Please rewrite the records, starting at the beginning and going on through the line with "8:00 AM, exactly", with "top edge" changed to "upper edge" and nothing else altered.

- Data supplied:

begin

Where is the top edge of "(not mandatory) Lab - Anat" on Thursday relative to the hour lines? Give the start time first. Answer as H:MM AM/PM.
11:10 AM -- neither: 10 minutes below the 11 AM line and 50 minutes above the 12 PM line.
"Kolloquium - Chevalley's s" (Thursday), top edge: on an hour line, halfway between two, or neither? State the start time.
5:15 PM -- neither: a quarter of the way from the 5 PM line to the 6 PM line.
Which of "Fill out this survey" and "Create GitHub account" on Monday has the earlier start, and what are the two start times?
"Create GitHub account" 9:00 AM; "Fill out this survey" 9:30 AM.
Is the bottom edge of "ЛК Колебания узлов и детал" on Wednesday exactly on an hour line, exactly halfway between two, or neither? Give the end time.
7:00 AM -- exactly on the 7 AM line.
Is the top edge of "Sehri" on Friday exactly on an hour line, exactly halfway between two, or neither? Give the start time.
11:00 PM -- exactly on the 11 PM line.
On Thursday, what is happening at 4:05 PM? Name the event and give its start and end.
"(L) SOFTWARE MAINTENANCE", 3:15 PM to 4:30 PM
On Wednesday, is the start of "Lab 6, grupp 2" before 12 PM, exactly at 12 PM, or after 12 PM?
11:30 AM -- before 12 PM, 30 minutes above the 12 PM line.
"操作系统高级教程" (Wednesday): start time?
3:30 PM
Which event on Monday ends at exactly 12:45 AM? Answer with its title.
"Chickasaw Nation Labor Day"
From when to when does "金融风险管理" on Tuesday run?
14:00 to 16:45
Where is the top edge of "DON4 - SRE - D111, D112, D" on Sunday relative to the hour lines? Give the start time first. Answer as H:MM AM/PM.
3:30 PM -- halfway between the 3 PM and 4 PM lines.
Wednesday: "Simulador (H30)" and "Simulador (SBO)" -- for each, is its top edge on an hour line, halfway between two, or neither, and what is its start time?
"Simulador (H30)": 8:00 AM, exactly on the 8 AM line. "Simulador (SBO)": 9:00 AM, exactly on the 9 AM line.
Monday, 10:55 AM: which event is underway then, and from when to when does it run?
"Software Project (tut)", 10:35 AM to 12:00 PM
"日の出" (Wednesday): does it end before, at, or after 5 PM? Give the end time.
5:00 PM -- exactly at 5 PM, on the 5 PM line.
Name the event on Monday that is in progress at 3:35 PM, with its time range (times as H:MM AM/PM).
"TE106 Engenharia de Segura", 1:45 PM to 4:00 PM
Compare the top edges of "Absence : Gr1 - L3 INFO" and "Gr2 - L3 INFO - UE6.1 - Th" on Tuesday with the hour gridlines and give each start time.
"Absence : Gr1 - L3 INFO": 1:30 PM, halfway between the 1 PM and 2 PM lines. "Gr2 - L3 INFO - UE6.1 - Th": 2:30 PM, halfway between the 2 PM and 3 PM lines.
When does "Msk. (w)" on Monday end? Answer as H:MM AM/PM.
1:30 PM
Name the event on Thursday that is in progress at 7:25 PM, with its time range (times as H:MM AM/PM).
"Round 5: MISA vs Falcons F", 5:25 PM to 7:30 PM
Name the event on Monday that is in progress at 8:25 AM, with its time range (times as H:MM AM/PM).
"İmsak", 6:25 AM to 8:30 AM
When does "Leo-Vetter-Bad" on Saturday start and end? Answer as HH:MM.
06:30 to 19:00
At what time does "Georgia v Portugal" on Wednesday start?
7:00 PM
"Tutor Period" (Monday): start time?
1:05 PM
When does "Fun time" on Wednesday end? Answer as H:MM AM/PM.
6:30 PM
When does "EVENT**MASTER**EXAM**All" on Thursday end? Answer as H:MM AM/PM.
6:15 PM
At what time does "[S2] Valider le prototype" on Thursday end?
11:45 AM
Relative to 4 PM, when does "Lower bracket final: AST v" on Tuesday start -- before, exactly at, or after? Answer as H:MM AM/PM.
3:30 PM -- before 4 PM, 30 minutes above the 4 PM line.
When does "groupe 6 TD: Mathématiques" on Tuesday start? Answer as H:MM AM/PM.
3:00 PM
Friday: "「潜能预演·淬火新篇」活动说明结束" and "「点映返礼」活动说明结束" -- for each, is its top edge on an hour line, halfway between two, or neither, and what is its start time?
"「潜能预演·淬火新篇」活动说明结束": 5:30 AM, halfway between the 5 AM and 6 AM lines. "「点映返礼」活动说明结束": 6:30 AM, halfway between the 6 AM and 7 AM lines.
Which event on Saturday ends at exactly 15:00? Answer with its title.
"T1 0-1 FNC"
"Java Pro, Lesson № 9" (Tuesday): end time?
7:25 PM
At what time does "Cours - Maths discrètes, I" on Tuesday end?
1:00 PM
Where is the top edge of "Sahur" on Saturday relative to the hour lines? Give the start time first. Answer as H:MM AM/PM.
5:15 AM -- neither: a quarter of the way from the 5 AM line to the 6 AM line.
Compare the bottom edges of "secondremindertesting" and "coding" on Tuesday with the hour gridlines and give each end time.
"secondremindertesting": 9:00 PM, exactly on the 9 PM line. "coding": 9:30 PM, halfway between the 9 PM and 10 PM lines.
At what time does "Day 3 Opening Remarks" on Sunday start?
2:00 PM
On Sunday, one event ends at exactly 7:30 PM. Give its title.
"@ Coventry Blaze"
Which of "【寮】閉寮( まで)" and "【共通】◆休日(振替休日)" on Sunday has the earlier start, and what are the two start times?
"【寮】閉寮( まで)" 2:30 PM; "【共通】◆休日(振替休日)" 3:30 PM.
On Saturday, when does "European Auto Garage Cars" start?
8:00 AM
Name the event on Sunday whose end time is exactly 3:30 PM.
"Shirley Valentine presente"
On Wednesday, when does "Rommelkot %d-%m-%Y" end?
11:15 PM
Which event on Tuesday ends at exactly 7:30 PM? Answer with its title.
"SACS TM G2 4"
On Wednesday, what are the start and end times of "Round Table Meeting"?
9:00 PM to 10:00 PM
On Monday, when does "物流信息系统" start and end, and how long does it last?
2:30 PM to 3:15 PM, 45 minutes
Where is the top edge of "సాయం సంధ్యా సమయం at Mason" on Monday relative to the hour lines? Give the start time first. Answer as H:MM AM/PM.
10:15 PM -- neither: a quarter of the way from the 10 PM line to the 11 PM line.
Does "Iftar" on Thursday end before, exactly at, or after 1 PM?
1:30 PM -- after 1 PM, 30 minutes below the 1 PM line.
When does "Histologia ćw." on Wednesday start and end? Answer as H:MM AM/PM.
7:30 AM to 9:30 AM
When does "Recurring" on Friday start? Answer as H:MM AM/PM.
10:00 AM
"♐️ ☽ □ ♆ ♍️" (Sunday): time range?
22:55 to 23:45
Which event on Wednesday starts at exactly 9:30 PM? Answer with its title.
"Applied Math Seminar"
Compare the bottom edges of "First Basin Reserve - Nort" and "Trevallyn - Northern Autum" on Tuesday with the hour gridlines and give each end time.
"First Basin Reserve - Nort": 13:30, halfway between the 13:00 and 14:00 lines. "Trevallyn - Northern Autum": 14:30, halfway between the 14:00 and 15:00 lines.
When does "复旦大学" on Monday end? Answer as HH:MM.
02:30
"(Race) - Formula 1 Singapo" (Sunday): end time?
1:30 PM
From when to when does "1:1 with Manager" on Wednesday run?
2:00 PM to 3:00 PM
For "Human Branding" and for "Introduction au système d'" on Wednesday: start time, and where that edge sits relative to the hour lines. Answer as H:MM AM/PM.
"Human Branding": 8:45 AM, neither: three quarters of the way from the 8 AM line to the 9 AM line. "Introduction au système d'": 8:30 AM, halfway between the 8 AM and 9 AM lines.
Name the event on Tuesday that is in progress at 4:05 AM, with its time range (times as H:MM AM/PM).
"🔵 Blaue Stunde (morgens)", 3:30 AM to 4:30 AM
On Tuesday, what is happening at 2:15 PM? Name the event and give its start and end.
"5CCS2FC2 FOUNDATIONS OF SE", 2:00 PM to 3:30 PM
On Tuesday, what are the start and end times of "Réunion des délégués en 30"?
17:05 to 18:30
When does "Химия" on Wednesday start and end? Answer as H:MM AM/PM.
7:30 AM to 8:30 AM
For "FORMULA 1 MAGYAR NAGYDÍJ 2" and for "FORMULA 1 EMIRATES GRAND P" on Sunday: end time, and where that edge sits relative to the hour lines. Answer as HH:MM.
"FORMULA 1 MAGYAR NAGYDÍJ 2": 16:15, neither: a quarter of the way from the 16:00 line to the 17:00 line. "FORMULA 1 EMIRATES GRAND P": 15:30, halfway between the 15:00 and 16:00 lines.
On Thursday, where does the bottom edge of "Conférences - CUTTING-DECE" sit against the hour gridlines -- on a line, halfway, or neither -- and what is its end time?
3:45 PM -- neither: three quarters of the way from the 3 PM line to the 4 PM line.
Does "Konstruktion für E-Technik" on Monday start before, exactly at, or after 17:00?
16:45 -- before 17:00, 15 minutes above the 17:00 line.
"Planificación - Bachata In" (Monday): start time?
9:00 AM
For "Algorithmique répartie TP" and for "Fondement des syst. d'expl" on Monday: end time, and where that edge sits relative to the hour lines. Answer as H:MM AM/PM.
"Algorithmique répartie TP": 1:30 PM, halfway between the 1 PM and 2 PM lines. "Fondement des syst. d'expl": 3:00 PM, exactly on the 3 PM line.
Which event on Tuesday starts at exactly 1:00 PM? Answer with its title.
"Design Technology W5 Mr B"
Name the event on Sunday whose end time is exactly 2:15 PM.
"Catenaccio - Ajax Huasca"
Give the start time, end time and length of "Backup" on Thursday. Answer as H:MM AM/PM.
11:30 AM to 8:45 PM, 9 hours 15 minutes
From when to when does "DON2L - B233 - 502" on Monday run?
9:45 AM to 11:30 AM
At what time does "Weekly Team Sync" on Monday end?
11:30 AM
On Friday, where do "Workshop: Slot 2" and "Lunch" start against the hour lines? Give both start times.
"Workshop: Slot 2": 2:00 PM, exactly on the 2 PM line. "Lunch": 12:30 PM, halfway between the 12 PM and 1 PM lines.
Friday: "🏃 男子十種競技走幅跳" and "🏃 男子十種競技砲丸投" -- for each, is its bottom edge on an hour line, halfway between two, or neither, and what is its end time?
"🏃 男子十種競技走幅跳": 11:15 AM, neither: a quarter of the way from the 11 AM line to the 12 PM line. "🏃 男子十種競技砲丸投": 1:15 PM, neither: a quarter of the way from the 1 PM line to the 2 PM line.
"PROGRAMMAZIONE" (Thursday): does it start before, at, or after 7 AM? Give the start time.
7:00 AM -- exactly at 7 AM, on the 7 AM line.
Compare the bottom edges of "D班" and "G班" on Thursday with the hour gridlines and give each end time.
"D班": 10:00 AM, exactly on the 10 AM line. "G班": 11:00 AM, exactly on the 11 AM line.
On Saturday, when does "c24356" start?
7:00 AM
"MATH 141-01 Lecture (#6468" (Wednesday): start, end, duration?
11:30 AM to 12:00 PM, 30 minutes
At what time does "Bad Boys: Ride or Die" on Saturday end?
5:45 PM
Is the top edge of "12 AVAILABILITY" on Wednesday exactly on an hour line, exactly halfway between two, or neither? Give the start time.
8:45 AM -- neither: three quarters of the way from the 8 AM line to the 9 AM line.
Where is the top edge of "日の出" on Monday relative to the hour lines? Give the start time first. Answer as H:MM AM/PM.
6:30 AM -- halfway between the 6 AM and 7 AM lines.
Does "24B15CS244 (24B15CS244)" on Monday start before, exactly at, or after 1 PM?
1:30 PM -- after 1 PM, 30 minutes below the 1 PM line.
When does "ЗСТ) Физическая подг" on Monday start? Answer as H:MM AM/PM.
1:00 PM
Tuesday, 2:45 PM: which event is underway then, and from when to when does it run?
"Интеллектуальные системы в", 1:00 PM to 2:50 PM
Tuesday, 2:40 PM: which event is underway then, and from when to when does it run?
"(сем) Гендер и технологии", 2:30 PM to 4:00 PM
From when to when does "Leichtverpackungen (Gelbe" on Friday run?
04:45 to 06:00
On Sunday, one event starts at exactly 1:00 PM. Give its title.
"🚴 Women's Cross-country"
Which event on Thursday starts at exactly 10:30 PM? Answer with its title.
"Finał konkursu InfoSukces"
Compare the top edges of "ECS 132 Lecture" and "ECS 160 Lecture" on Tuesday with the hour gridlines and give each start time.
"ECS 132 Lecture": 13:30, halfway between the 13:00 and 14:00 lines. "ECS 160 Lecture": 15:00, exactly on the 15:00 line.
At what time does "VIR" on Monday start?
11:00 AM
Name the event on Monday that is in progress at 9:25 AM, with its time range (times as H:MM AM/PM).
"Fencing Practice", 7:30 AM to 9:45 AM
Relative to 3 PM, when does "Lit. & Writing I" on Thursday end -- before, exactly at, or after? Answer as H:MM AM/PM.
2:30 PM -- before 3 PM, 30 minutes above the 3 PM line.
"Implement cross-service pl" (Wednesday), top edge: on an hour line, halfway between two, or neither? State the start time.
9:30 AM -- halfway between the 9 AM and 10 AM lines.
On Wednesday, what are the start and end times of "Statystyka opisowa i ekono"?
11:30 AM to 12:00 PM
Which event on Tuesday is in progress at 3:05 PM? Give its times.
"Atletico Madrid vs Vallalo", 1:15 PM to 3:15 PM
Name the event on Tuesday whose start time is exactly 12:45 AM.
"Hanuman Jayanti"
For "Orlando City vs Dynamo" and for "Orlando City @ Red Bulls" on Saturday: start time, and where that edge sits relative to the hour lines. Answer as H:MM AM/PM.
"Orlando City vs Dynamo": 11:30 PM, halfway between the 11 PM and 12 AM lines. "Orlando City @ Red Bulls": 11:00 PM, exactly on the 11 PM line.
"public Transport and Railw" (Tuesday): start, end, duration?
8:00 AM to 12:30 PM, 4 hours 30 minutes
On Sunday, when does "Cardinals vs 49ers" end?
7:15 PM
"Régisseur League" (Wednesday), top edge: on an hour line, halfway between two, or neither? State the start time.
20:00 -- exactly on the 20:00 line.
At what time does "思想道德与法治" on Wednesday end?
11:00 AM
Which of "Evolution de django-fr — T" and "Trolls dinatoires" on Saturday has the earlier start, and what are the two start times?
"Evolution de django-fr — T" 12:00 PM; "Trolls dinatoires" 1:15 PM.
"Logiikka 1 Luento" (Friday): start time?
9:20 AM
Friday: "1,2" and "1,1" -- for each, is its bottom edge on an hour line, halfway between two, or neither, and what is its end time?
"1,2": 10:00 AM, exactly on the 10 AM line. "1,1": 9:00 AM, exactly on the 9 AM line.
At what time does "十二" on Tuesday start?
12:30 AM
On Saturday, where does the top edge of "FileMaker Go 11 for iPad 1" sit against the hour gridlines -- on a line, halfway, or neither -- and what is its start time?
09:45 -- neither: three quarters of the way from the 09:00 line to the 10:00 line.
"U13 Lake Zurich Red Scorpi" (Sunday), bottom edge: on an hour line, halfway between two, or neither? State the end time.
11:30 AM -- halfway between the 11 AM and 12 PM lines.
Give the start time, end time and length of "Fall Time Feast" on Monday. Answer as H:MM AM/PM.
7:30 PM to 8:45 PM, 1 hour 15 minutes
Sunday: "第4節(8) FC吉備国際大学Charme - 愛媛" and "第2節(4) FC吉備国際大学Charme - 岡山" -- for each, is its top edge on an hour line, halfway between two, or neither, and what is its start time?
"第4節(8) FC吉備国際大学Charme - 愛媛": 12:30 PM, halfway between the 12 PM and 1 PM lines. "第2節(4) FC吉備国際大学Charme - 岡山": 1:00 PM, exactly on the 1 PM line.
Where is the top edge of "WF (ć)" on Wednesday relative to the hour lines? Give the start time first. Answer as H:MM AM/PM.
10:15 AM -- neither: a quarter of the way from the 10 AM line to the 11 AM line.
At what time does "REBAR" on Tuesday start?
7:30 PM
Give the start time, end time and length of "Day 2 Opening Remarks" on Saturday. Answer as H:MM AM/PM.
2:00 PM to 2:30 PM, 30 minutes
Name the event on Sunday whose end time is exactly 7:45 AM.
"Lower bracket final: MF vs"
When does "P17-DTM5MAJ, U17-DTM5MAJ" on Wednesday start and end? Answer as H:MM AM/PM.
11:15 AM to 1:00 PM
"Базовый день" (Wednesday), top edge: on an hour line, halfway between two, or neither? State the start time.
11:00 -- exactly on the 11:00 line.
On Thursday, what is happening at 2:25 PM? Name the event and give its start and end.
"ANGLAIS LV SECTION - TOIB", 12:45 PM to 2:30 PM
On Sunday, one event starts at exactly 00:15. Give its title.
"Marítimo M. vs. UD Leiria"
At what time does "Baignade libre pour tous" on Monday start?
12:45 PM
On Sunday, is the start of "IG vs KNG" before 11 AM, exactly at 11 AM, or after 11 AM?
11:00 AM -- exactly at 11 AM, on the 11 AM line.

end

- Solution for this exercise:
Where is the upper edge of "(not mandatory) Lab - Anat" on Thursday relative to the hour lines? Give the start time first. Answer as H:MM AM/PM.
11:10 AM -- neither: 10 minutes below the 11 AM line and 50 minutes above the 12 PM line.
"Kolloquium - Chevalley's s" (Thursday), upper edge: on an hour line, halfway between two, or neither? State the start time.
5:15 PM -- neither: a quarter of the way from the 5 PM line to the 6 PM line.
Which of "Fill out this survey" and "Create GitHub account" on Monday has the earlier start, and what are the two start times?
"Create GitHub account" 9:00 AM; "Fill out this survey" 9:30 AM.
Is the bottom edge of "ЛК Колебания узлов и детал" on Wednesday exactly on an hour line, exactly halfway between two, or neither? Give the end time.
7:00 AM -- exactly on the 7 AM line.
Is the upper edge of "Sehri" on Friday exactly on an hour line, exactly halfway between two, or neither? Give the start time.
11:00 PM -- exactly on the 11 PM line.
On Thursday, what is happening at 4:05 PM? Name the event and give its start and end.
"(L) SOFTWARE MAINTENANCE", 3:15 PM to 4:30 PM
On Wednesday, is the start of "Lab 6, grupp 2" before 12 PM, exactly at 12 PM, or after 12 PM?
11:30 AM -- before 12 PM, 30 minutes above the 12 PM line.
"操作系统高级教程" (Wednesday): start time?
3:30 PM
Which event on Monday ends at exactly 12:45 AM? Answer with its title.
"Chickasaw Nation Labor Day"
From when to when does "金融风险管理" on Tuesday run?
14:00 to 16:45
Where is the upper edge of "DON4 - SRE - D111, D112, D" on Sunday relative to the hour lines? Give the start time first. Answer as H:MM AM/PM.
3:30 PM -- halfway between the 3 PM and 4 PM lines.
Wednesday: "Simulador (H30)" and "Simulador (SBO)" -- for each, is its upper edge on an hour line, halfway between two, or neither, and what is its start time?
"Simulador (H30)": 8:00 AM, exactly on the 8 AM line. "Simulador (SBO)": 9:00 AM, exactly on the 9 AM line.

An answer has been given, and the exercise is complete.